* DIRECTIVE *
Write out the data word for word, starting from its first line and ending with the line that contains "condition. A detailed home inspection".

________________________

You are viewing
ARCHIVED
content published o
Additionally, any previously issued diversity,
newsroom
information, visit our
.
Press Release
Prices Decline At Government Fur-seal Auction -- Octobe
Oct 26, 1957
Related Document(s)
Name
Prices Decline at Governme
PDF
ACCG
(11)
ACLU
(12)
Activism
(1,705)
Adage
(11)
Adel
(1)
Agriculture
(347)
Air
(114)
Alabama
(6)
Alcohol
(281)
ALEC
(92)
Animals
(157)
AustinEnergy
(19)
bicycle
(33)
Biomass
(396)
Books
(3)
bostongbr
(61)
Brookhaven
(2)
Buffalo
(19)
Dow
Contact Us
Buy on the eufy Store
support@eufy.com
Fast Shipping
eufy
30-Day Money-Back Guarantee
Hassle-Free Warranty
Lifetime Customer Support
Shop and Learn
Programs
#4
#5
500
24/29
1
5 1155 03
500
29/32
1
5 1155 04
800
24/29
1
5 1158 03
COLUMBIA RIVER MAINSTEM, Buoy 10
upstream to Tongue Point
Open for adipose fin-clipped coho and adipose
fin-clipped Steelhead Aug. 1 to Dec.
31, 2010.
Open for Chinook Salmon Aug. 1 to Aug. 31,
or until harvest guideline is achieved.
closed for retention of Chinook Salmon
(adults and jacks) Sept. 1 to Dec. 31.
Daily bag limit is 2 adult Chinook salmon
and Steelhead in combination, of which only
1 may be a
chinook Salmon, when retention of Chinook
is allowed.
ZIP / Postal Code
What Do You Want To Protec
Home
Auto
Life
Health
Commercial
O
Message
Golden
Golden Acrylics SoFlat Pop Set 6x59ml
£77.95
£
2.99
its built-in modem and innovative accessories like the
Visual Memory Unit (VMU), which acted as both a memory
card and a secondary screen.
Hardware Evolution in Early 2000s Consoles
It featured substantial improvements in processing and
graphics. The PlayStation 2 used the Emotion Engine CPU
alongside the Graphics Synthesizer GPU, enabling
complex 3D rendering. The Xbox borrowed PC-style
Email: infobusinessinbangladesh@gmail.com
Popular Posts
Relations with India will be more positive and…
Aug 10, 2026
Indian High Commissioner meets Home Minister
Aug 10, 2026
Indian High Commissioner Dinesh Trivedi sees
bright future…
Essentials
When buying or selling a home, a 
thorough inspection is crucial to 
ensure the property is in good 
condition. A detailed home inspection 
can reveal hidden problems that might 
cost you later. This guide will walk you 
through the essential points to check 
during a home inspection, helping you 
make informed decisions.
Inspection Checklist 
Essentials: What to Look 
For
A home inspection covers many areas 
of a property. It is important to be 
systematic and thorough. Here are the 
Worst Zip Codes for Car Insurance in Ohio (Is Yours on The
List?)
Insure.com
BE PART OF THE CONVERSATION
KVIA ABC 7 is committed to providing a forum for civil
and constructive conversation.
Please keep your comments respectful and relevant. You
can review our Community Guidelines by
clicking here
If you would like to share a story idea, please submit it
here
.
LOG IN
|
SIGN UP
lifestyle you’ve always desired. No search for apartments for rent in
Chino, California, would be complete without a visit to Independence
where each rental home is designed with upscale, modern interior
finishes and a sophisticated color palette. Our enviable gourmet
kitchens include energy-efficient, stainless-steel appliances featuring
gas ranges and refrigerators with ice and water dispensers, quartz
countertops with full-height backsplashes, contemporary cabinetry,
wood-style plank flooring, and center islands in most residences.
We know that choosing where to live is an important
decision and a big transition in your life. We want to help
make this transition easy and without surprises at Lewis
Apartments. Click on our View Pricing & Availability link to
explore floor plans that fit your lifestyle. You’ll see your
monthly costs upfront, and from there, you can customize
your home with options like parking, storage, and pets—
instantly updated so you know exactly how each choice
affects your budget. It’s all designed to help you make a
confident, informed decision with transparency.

________________________

* TASK RESPONSE *
You are viewing
ARCHIVED
content published o
Additionally, any previously issued diversity,
newsroom
information, visit our
.
Press Release
Prices Decline At Government Fur-seal Auction -- Octobe
Oct 26, 1957
Related Document(s)
Name
Prices Decline at Governme
PDF
ACCG
(11)
ACLU
(12)
Activism
(1,705)
Adage
(11)
Adel
(1)
Agriculture
(347)
Air
(114)
Alabama
(6)
Alcohol
(281)
ALEC
(92)
Animals
(157)
AustinEnergy
(19)
bicycle
(33)
Biomass
(396)
Books
(3)
bostongbr
(61)
Brookhaven
(2)
Buffalo
(19)
Dow
Contact Us
Buy on the eufy Store
support@eufy.com
Fast Shipping
eufy
30-Day Money-Back Guarantee
Hassle-Free Warranty
Lifetime Customer Support
Shop and Learn
Programs
#4
#5
500
24/29
1
5 1155 03
500
29/32
1
5 1155 04
800
24/29
1
5 1158 03
COLUMBIA RIVER MAINSTEM, Buoy 10
upstream to Tongue Point
Open for adipose fin-clipped coho and adipose
fin-clipped Steelhead Aug. 1 to Dec.
31, 2010.
Open for Chinook Salmon Aug. 1 to Aug. 31,
or until harvest guideline is achieved.
closed for retention of Chinook Salmon
(adults and jacks) Sept. 1 to Dec. 31.
Daily bag limit is 2 adult Chinook salmon
and Steelhead in combination, of which only
1 may be a
chinook Salmon, when retention of Chinook
is allowed.
ZIP / Postal Code
What Do You Want To Protec
Home
Auto
Life
Health
Commercial
O
Message
Golden
Golden Acrylics SoFlat Pop Set 6x59ml
£77.95
£
2.99
its built-in modem and innovative accessories like the
Visual Memory Unit (VMU), which acted as both a memory
card and a secondary screen.
Hardware Evolution in Early 2000s Consoles
It featured substantial improvements in processing and
graphics. The PlayStation 2 used the Emotion Engine CPU
alongside the Graphics Synthesizer GPU, enabling
complex 3D rendering. The Xbox borrowed PC-style
Email: infobusinessinbangladesh@gmail.com
Popular Posts
Relations with India will be more positive and…
Aug 10, 2026
Indian High Commissioner meets Home Minister
Aug 10, 2026
Indian High Commissioner Dinesh Trivedi sees
bright future…
Essentials
When buying or selling a home, a 
thorough inspection is crucial to 
ensure the property is in good 
condition. A detailed home inspection 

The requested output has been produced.